CIVITAVECCHIA – Dagli etruschi ai giorni nostri, con un patrimonio genetico praticamente intatto. È quanto emerge da una ricerca dello studioso di storia Vincenzo Allegrezza e dell’archeologa Francesca Pontani relativo agli ulivi dell’entroterra di Civitavecchia, diretti discendenti di quelli coltivati dagli etruschi. Una scoperta documentata dalla Rivista di Storia dell’Agricoltura e dalla prestigiosa accademia dei Georgofili, fatta studiando i siti di antiche fattorie romane e pre-romane con resti di frantoio, ovvero le presse olearie in pietra.
Un’équipe del Cnr-Ibbr di Perugia ha selezionato ventisette campioni dalle presenze arboree di questi olivi, campionando foglie e frutti, di dimensioni generalmente più ridotte rispetto alla media degli olivi coltivati di piccole dimensioni. “I dati preliminari che sono emersi dall’esame dei marcatori plastidiali utilizzati su queste piante – scrivono i due ricercatori – hanno confermato che quasi tutti i campioni analizzati possiedono lo stesso genoma dei selvatici situati al centro e ovest del Mediterraneo.
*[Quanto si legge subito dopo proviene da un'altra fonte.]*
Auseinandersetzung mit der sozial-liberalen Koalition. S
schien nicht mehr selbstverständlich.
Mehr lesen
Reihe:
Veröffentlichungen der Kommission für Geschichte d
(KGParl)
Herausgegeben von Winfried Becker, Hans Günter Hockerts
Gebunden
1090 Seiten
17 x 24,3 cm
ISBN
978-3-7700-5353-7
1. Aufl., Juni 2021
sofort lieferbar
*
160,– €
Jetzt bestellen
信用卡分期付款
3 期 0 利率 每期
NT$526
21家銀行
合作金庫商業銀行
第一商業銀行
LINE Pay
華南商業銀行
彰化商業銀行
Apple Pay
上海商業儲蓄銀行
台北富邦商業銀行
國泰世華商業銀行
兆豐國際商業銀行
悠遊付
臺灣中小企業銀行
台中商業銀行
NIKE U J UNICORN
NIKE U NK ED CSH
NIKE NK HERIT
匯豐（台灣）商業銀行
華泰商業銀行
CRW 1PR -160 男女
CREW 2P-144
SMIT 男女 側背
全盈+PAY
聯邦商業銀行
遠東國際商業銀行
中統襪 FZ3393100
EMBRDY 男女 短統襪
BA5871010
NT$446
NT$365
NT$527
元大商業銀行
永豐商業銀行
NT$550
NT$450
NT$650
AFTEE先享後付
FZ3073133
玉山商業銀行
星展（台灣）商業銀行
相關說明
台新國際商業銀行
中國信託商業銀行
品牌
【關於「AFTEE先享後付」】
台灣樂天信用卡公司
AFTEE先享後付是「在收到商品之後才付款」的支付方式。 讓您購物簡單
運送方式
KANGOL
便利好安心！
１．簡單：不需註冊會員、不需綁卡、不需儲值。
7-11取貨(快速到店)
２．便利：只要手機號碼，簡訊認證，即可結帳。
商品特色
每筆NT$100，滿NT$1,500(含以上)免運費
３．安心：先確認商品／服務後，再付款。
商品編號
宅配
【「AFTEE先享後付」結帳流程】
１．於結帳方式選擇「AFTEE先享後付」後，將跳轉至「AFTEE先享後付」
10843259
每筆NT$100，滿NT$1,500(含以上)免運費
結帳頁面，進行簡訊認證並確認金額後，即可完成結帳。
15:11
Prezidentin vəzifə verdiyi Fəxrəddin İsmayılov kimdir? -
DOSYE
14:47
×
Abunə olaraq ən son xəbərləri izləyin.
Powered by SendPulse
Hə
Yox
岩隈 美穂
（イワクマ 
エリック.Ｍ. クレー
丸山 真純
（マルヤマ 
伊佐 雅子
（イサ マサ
Questo potrebbe far risalire l’origine delle coltivazioni olivicole del comprensorio di Civitavecchia all’epoca preromana e alla messa in coltura di piante selvatiche già presenti nel territorio”.
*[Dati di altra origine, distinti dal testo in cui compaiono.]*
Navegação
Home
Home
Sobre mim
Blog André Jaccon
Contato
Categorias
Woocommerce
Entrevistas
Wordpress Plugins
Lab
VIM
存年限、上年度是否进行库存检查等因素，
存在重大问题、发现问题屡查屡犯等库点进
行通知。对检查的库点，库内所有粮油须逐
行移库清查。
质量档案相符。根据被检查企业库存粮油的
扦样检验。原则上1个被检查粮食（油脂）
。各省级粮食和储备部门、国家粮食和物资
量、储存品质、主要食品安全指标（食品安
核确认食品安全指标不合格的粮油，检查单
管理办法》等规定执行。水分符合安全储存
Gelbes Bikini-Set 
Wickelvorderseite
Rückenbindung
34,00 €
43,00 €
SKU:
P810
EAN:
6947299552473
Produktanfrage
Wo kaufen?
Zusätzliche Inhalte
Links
Insomma, spiega Allegrezza a Labitalia, “tutti i campioni prelevati in questi olivi sono veri olivi che dal periodo etrusco non sono stati sottoposti ad alcuna modifica o a innesti: i frantoi dimostrano un vasto panorama di olivi selvatici ‘veri’ con un patrimonio genetico storico da salvaguardare”. Ne consegue che, prosegue lo studioso, “accanto al patrimonio umano, archeologico, pittorico, c’è anche un patrimonio genetico da salvare. Ecco perché gli incendi hanno fatto danni irreparabili. Vorremmo fare un database di questo patrimonio genetico, ma ci rendiamo conto che ciò è difficile da realizzare”.